En regardant l’île de Capri, je songeai à Tibère, retiré dans son observatoire sur la pointe de ce rocher. Il y eut aussi des jours de sirocco pour lui. Plus d’une fois, lorsqu’il avait besoin de calme et de gaieté, la nature lui mit sous les yeux le spectacle de la souffrance et de la fureur. Dieu sait quelles voix montèrent jusqu’à son oreille du sein de la mer, quelles paroles ces voix lui firent entendre, quelles images s’offrirent à ses yeux dans la confusion de la tempête ! Dieu sait s’il ne vit pas ta figure menaçante, vertueux Germanicus !
Ma tristesse du matin se rembrunissait davantage à chaque pas. Je rentrai à Sainte-Lucie pour fuir une crainte ridicule qui s’emparait de mon esprit. A peine installé dans ma chambre, les bruits sinistres du dehors me jetèrent dans ce monde de sensations qu’on reconnaît tous les jours de fièvre ou de maladie et qu’on oublie aussitôt que la santé est revenue. Tout ce qui me charmait la veille avait changé de sens et portait un nom nouveau. Hier, je disais la liberté, aujourd’hui, la solitude. Ce que j’appelais voyage, c’était l’exil ; la belle Italie, terre étrangère ; le doux langage qu’on y parle, jargon insupportable ; la patrie classique de la musique et de la poésie, un sombre enfer, un désert lugubre. Lorsque je me mis au lit, les rideaux et les meubles ne manquèrent pas de revêtir des formes fantastiques. Je perdis la faculté de mesurer les distances et les quatre murs de la chambre, s’enfuyant à perte de vue, me laissaient couché au milieu d’une plaine. Si je fermais les yeux, c’était bien pis encore : le cerveau ne recevant plus d’aliments des objets extérieurs, se donnait carrière. Des tableaux magiques me montraient, comme à Zémire, ma famille et mes amis plus tourmentés et plus malheureux que moi. Comment avais-je pu les quitter, bon Dieu ! Qu’étais-je venu faire si loin de tout ce que j’aimais ? Qu’allais-je devenir ? Assurément, le bateau à vapeur du lendemain ne devait pas m’apporter de lettres. Je devançais le moment de l’inquiétude et j’inventais des catastrophes et puis, en jetant un regard sur moi-même, je sentais mon isolement avec amertume.

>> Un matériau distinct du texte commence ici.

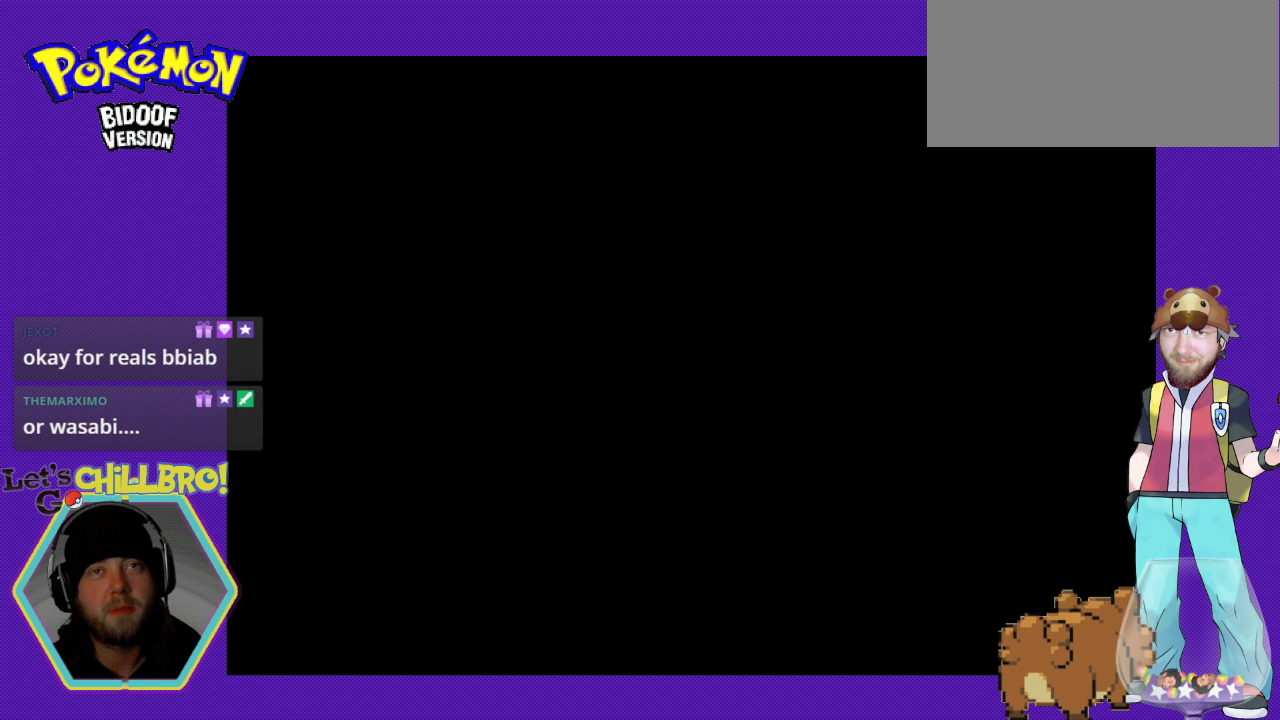
{"buttons": [], "events": [[33, "B", "up"], [167, "B", "down"], [233, "B", "up"], [300, "B", "down"], [400, "B", "up"]]}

Savez-vous ce qui me fut le plus sensible au milieu de ces chimères, ce qui mit le comble à mon chagrin et me parut être la goutte d’eau qui fait déborder le vase trop plein ? Ce fut de voir mes pantoufles se mettre tout à coup à prendre l’apparence de deux gros rats bigarrés, en arrêt au pied du lit. Les fidèles compagnes de mon exil, à qui je n’avais pas voulu faire l’affront d’acheter une chaussure neuve à l’occasion de mon départ, elles qui connaissaient mes instants de faiblesse et d’attendrissement, qui avaient partagé mes veilles, qui souvent, dans notre pays, lorsque je rêvais, le soir au coin du feu, s’étaient racornies sur les charbons pendant mes distractions ; elles se tournaient contre moi pour m’assassiner ! A ce dernier coup, plus cruel que tous les autres, blessé au cœur comme César par le poignard de son cher Brutus, je m’écriai : « et vous aussi, mes vieilles amies ! » Puis je cachai ma tête dans les draps et je m’endormis profondément.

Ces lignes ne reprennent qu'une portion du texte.